Mart ayı verisine gelecek olursak, ay ortasından sonra iç tarafta oluşan oynaklığa rağmen; ihracat tarafında aylık yüzde 12,64 ve yıllık yüzde 3,25 oranlarında ortaya çıkan artışlar, Mart ayı Sanayi Üretimi verisinin olumlu bölgede geleceğine işaret etmekte.
İlerleyen aylarda ise, TCMB’den devam etmesini beklediğimiz faiz indirimleri ve gevşeyebilecek makro ihtiyati önlemlerin destekleyici olacağını düşünmekteyiz. Lakin, 20 Ocak’ta yine ABD Başkanlığı koltuğuna oturan Donald Trump’ın son haftalarda gündeme damga vuran ticaret siyasetleri ise; Dünya ticareti açısından belirsizlikleri artırmakta. Bu kapsamda, Türkiye’nin değerli ihracat pazarlarının durumunu da; Sanayi Üretimi’ndeki toparlanmanın kalıcılığı açısından 2025 yılında dikkatle izleyeceğiz. Yeniden, jeopolitik risklerin geleceği de kritik olacak.
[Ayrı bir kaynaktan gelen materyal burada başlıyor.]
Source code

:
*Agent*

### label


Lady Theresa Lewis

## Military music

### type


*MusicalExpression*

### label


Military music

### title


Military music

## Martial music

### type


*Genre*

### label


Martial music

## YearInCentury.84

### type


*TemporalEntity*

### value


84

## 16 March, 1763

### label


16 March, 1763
O yüzden, Sanayi Üretimi’nde tam bir toparlanmadan bahsedebilmek için; içeride dezenflasyon sürecindeki muvaffakiyetin yanı sıra, dışarıdaki belirsizliklerin de büyük oranda ortadan kalktığını görmek gerekecek.
Marbaş MD Değerlendirme
Beklentimize paralel gerçekleşen ölçülü sonuçların tesirinin piyasaya nötr finansallara negatif tesiri olacağını değerlendirmekle bir arada PMI ve göstergelerde toparlanma nişaneleri var olmadıkça istihdam kaybı süreceği ve birikmiş işlerin büyük oranda eritilmesi nedeniyle yılın 2.yarısına kadar ölçülü yahut zayıf sonuçlarla yola devam edilecektir.